Skin Deep by Shakeema Edwards

 [winner 13 to 17 age category in the 2010 Wadadli Pen lit awards]

Shakeema Edwards at the 2010 awards ceremony

He rose his fist into the air but said nothing, yet a deaf-man’s ‘S’ echoed all around them, they heard screams of unity and peace ringing through the air; some were afraid. The[y] stood silent, they stood still, they felt oppression whipping at their bones, they felt the shackles on their feet and they knew they could not escape it. They cried, those who couldn’t help it; they saw children being beaten, there bodies weak from hunger, their empty mouths crying for death, they saw them bleed out in the distance, the red blood pouring from their wounds changed colour. It was now as black as its surroundings.  They felt the pain, deep in the pits of their stomach. They heard an old lady cry out for them. “Little Black boy,” She said, “whose face blends into the shadows of my dreams. Why have you forsaken me?” They felt ashamed. Standing where their Father’s had once stood, fighting for an independence they so quickly neglect.
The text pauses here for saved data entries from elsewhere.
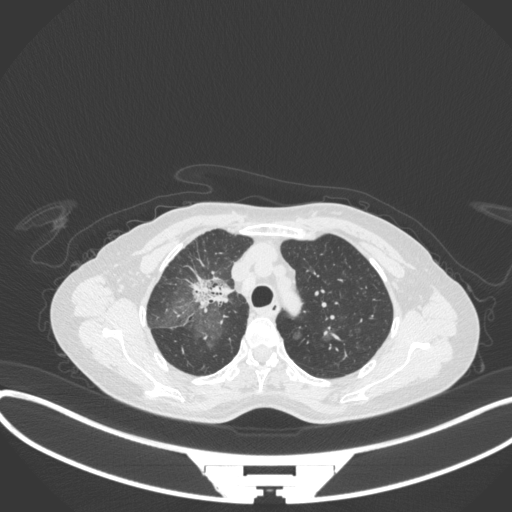
Chest CT, one axial slice; position 242 of 311 along the scan axis; reconstruction kernel B31f; 120 kVp; lung window (W 1500 / L -600 HU); 512 × 512 image matrix. Patient: female, 59 years. Case-level facts recorded for this patient, not image findings: clinical TNM (as recorded): T3 N0 M0.
Annotated regions visible in this slice (bounding box drawn by a radiologist):
- lung tumour (recorded histology: adenocarcinoma): box from (x=182, y=268) to (x=233, y=311) px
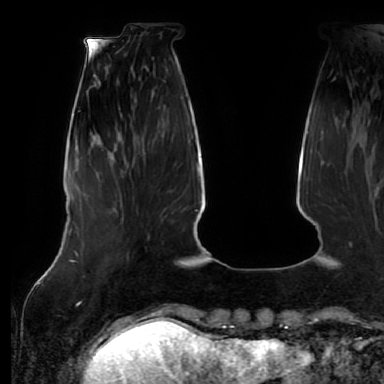
Breast MRI (dynamic contrast-enhanced), one axial slice. Slice 16 of 64 in the series (ordered by position). Cropped to one breast. Dynamic contrast-enhanced series, time point 2 of 7 at this slice position (early post-contrast). 1.5 T. TE 2.5 ms, TR 5.2 ms. 2.5 mm slice thickness. 384 × 384 image matrix, field of view 285 × 285 mm. Female patient.
Annotated regions visible in this slice (semi-automatically segmented with operator editing):
- enhancing-tissue mask used for the functional tumour volume (all voxels passing the contrast-enhancement thresholds inside the analysis volume; usually the tumour): bounding box (x1, y1, x2, y2) in pixels: (120, 199, 122, 201)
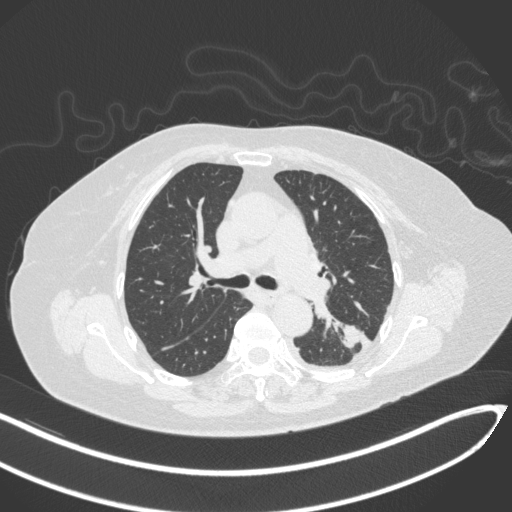
Chest CT, one axial slice. Position 200 of 270 along the scan axis. Reconstruction kernel B31f. Lung window (W 1500 / L -600 HU). 1 mm slice thickness. 512 × 512 image matrix, field of view 400 × 400 mm. Patient: female, 76 years. Case-level facts recorded for this patient, not image findings: clinical TNM (as recorded): T1c N0 M0.
Annotated regions visible in this slice (bounding box drawn by a radiologist):
- lung tumour (recorded histology: adenocarcinoma): box from (x=338, y=319) to (x=365, y=351) px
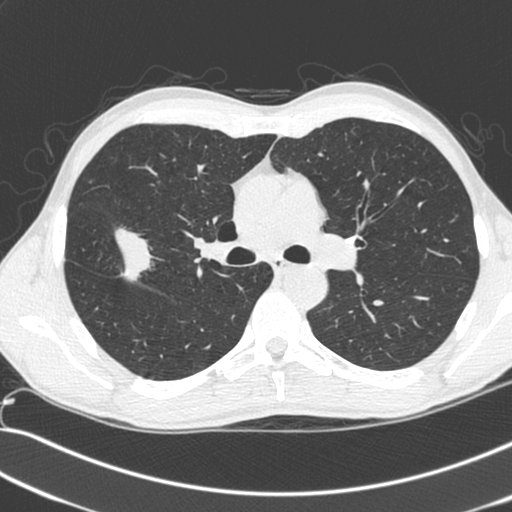
Chest CT (low-dose screening protocol), one axial image; baseline annual screen; lung window (W 1500 / L -600 HU). Male, age 55 years at enrolment. Current smoker at enrolment.
Expert-annotated lung lesion, bounding box <66,217,158,296> (left, top, right, bottom; pixels). Reader record for this screening exam (exam-level; its link to the box is not recorded): non-calcified nodule or mass ≥4 mm, right upper lobe, 52 × 39 mm, spiculated (stellate) margins, soft tissue attenuation. Official screen result: positive, change unspecified: nodule(s) >= 4 mm or enlarging nodule(s), mass(es), or other non-specific abnormalities suspicious for lung cancer. Lung cancer was diagnosed 25 days after this screen: large cell neuroendocrine carcinoma, right upper lobe, poorly differentiated (G3), stage IIB (AJCC 6th edition), 49 mm at pathology.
They thought about their fathers; starving away on slave ships, slaving away till death. They heard Bob Marley sing [‘Redemption Song’], they heard the bullet ringing in the air that shot Martin Luther down; they had pulled the trigger. They had disowned their heritage, bleached their skin and blended in; they debased their brothers and made their mother weep. He lowered his fist and finally he screamed, “Brothers, Africa weeps.”

 I understood, I thought about my own sins and pains to do everything I could to disown my heritage, I thought about the contents of my medicine cabinet; my bleaching cream, my hair relaxer and the bandages from my surgery. I, who would soon be called to educate my children; what could I possibly do or say or teach them. What, when they asked about Malcolm X or Marcus Garvey, would I say when I knew nothing of them.

He raised his fist into the air as he told us, “I think somewhere in the progress you misunderstood, Black is not the colour of our hearts but our complexions, it is the shadow on our past but the shade which our bright futures will cast.  My brothers, return unto your mother’s bosom and repent, let her know that the days when we fight among ourselves would soon be gone and that the heart of Africa will always remain strong. Repeat after me, he shouted, “Hadharani Ni Umbika,” we repeated, “louder, Hadharani Ni Umbika,” we shouted, “again, Hadharani Ni Umbika,” we believed it.